Release Date: August 25, 1995

Starring: Leon Theremin, Clara Rockmore, Robert A. Moog, & Brian Wilson

Genre: Documentary

Audience:

Rating: Not rated by MPAA

Runtime: 80 minutes

Distributor: Orion Classics

Director: Steven M. Martin

Executive Producer:

Producer: Steven M. Martin

Writer: Steven M. Martin

Address Comments To:

Content:

(AC, L, N) Implied Anti-Communist elements; 3 obscenities; and, close shot of a female nude in a painting (upper body).

Summary:

Steven M. Martin seems to have made a sincere but overlong attempt to document the history of the first electronic instrument, named the "theremin" after its inventor Leon Theremin. While the documentary contains few objectionable elements, the lack of a narrative, a point of view and true insight into the man makes THEREMIN: AN ELECTRONIC ODYSSEY a bit tedious for anyone but diehard aficionados of obsolete electronic musical instruments.

Review:

The Steven M. Martin documentary THEREMIN: AN ELECTRONIC ODYSSEY attempts to chronicle the history of the first electronic instrument, named the "theremin" after its inventor Leon Theremin. While the documentary contains few objectionable elements, the lack of a narrative, a definitive point of view and true insight into the man Theremin should make this documentary a visit tedious for anyone but diehard aficionados of obsolete electronic musical instruments.

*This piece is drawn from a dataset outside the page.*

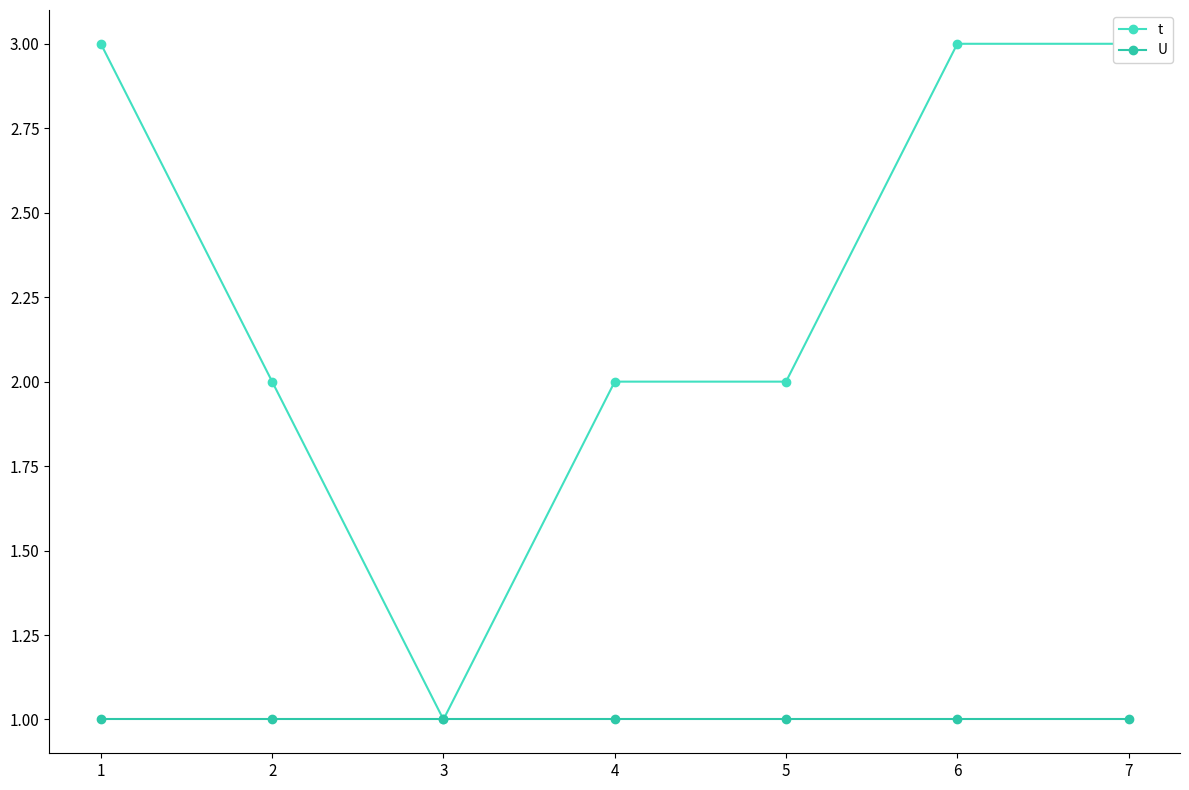

What is the approximate value of U at 6?

1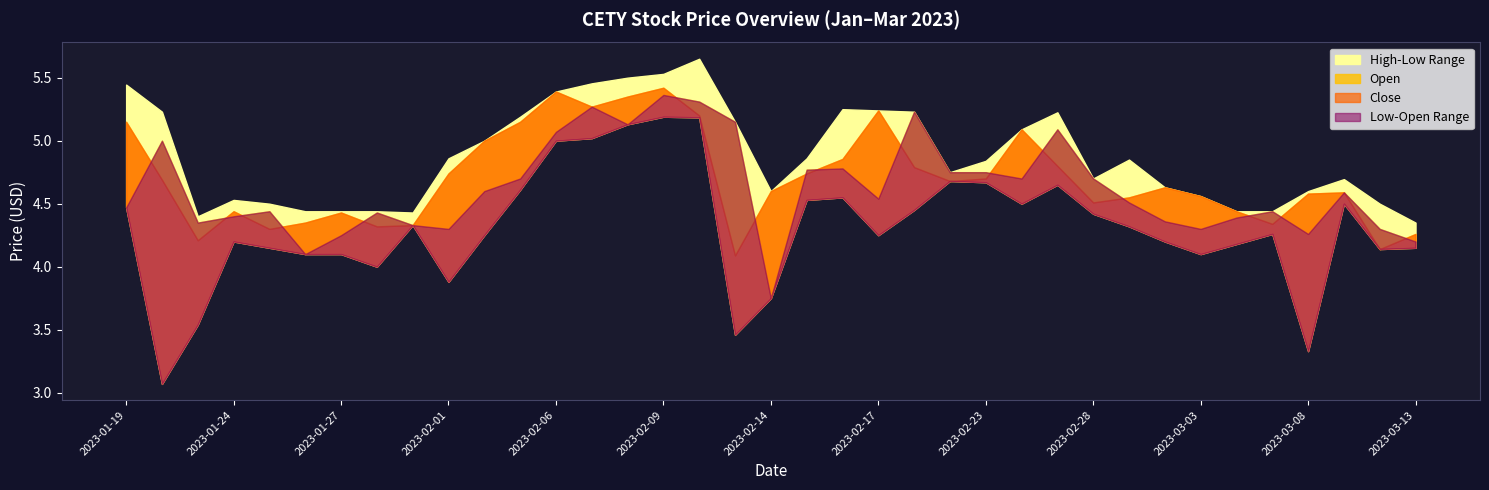

What is the difference between the High values at 2023-02-23 and 2023-01-31?

0.4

The few poignant moments are brought about by character, not a multiplicity of words or events. When Clara Rockmore, a virtuoso performer of the theremin and longtime friend of Leon Theremin begins to play the instrument in a present-day concert, we come to realize that the theremin is more than a musical toy that can be employed for making eerie sounds in sci-fi movies. It can be an instrument of exquisite artistic expression. Likewise, we see brief glimpses into the character of the man who invented this precursor of our modern electronic synthesizers and are left wanting to know more about him. The 80-minutes running time would not seem too long, one suspects, had the producers chosen to mine what lies hidden beneath the surface of the man Leon Theremin.